Lia menoleh, memberikan tatapan culas. "Kepo."

Sialan, judesnya nggak luntur-luntur nih, si Juleha. "Kalau urusan kita sama, kita bisa masuk bareng. Gue mau nanyain soal kasus pelecehan seksual yang lo rilis."

"BEM juga lagi nyelidiki ini?"

"Lo kira kita diem-diem aja apa? Lo boleh nggak suka gue, tapi lo jangan remehin kinerja BEM fakultas," tukas Brian kesal.

"Idih! Gue kan cuma nanya!" semprot Lia tak kalah sewot.

Lalu keduanya sama-sama memilih diam. Brian menarik napas panjang, dia lelah kalau harus tarik urat dulu setiap ngobrol dengan gadis antik di sebelahnya. Akan tetapi, menyelesaikan masalah ini lebih penting daripada menyelamatkan diri dari semburan kata-kata pedas dan nada ketus Lia.
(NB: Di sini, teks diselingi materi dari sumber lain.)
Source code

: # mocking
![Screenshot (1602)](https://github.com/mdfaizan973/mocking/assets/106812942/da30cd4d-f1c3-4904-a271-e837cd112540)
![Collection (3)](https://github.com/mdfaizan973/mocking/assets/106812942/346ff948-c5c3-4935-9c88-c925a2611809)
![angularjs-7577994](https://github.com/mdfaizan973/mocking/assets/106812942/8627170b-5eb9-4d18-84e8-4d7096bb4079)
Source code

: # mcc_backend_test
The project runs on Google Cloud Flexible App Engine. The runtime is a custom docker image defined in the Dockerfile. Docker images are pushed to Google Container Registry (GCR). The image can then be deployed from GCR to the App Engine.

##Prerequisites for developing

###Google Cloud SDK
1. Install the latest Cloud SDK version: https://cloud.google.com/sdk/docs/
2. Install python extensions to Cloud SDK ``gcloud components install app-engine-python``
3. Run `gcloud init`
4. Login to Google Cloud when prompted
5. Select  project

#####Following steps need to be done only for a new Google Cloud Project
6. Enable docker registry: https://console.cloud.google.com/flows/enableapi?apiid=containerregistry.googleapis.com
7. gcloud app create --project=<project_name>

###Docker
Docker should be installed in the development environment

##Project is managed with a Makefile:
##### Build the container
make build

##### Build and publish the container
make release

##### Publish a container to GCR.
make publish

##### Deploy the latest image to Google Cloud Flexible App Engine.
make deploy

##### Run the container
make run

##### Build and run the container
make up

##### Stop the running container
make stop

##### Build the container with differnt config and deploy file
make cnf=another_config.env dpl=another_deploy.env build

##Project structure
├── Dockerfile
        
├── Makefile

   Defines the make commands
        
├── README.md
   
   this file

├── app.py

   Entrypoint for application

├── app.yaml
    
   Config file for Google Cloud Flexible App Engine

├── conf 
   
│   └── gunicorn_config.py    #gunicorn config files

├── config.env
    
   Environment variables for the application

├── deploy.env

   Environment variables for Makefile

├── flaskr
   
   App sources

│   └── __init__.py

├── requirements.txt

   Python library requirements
"Lo belum jawab pertanyaan gue, Jul."

"Ya udah, nanti masuk bareng."

Oke, satu tahap terlalui. Brian mencentang daftar yang ia buat di kepalanya. Semoga gadis itu bisa banyak membantu BEM terkait masalah ini. Sesuai janji temu yang disepakati, pukul satu siang, lelaki itu imemasuki ruangan Bu Sari, dengan Lia mengekorinya. Wanita berkaca mata itu tersenyum ramah dan mempersilakan kedua mahasiswa itu duduk.

"Mas Brian dan Mbak siapa ini?"

Lia tersenyum sopan. "Julia Bu, angkatan 2019."

"Ada keperluan apa nih? Bikin janji temu sama ibu?"

Salah satu dari beberapa hal yang disukai Brian dari Bu Sari adalah, wanita itu sangat ramah dan tidak sungkan untuk mengobrol serta bercanda dengan para mahasiswa. Sehingga banyak mahasiswa yang dekat dengan kepala prodi Sastra Inggris tersebut.

"Begini Bu, saya mewakili BEM dan Julia mewakili Majalah Jejak, ingin menanyakan soal rumor yang tengah beredar ini," jelas Brian hati-hati. "Menurut informasi yang kami peroleh, ada mahasiswi angkatan 2017, yang meminta ganti dosen pembimbing pada Bu Sari, karena mendapat perilaku pelecehan seksual dari dosen pembimbingnya. Apa itu betul?"

Bibir Bu Sari yang mulanya mengembang, langsung membentuk garis tipis. Wanita itu menghela napas beberapa kali. "Memang ada mahasiswi yang minta ganti dosen pembimbing. Ada beberapa lah."

Brian tersenyum kecut. Ternyata Bu Sari sama dengan kebanyakan dosen lain. Memilih bersikap apatis, demi melindungi nama baik instansi. "Dengan alasan pelecehan seksual, ada juga 'kan, Bu?"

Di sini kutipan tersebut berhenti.